De sa collaboration avec Lady Gaga à la bande-annonce d’un film qui n’existe pas, l’artiste Francesco Vezzoli n’en finit pas de détourner la pop culture et le star-système. Rencontre.

Propos recueillis par Thibaut Wychowanok.

De sa collaboration avec Lady Gaga à la bande-annonce d’un film qui n’existe pas, l’artiste Francesco Vezzoli n’en finit pas de détourner la pop culture et le star-système. À Monaco, l’Italien transforme la Villa Sauber en demeure fantasmatique de Marlene Dietrich. Il y joue du vrai et du faux en présentant, tel un faussaire, des portraits de la star réalisés à la manière de grands maîtres. Apparaissant un soir dans une majestueuse robe noire, il n’a pas hésité à se mettre lui-même en scène sous les traits de l’actrice. Rencontre.

 

 

Numéro : Vous devez une partie de votre renommée à vos collaborations avec des stars bien vivantes, de Lady Gaga à Sharon Stone. Votre exposition dédiée à Marlene Dietrich est-elle le symptôme d’une nouvelle fascination pour les mortes?

Francesco Vezzoli : Ce qui est certain, c’est que je n’ai plus la patience de travailler avec des divas de chair et de sang.  J’ai passé trop de temps à essuyer des refus et à tenter de les convaincre. J’avais bien demandé à Stromae de réaliser la performance que j’ai finalement entreprise moi-même à Monaco… mais il n’était pas disponible. Et je suis à un moment de ma carrière où je préfère travailler avec des gens disponibles. Mon état d’esprit a changé.
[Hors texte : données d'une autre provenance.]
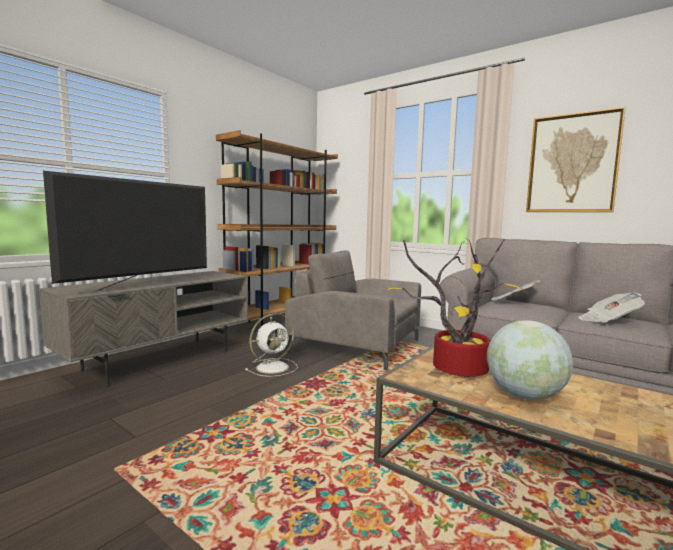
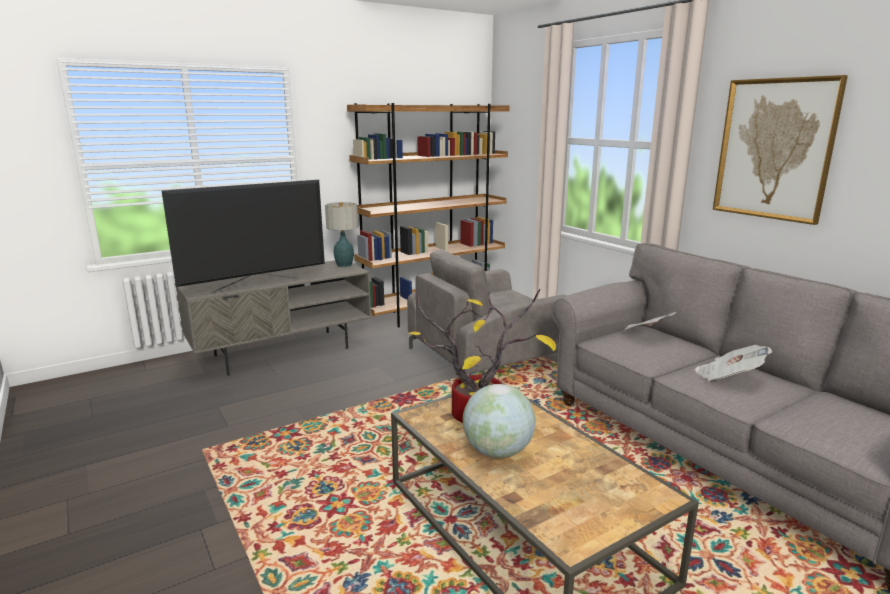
camera: 20 degrees right, 10 degrees up
(218, 273) = (344, 265): none -> table lamp
(274, 367) = (379, 374): white fan -> none
(356, 345) = (486, 357): grey armchair -> grey armchair turned 75 degrees counterclockwise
Je préfère collaborer et être dans l’échange avec des artistes plutôt que de manipuler des divas comme je le faisais auparavant. Elles ne me fascinent plus.

 

En quoi consistait votre performance d’un soir à la Villa Sauber?

J’ai construit cette exposition à Monaco entièrement autour de Marlene Dietrich. La Villa Sauber devient non seulement le lieu d’exposition des œuvres qui lui sont consacrées [fausses affiches de film, broderies à son effigie, sculptures, portraits de la légende du cinéma réalisés à la manière des grands peintres], mais une demeure qui aurait pu accueillir l’actrice elle-même. J’ai passé cinq heures épuisantes dans ce décor, grimé en Marlene Dietrich, habillé d’une robe noire. J’aspergeais l’espace de son parfum… au point de m’intoxiquer. C’était ma toute première performance (si l’on exclut ma performance de trois minutes avec Lady Gaga). Je ne cherchais pas à imiter Marlene Dietrich. Je ne voulais pas porter des postiches sur le visage. Je cherchais surtout à me mettre en danger, physiquement (j’ai perdu sept kilos) et mentalement. Un bon artiste est un artiste courageux. Le respect du public n’est pas un dû. Il faut oser se remettre en question et se confronter à de nouvelles pratiques.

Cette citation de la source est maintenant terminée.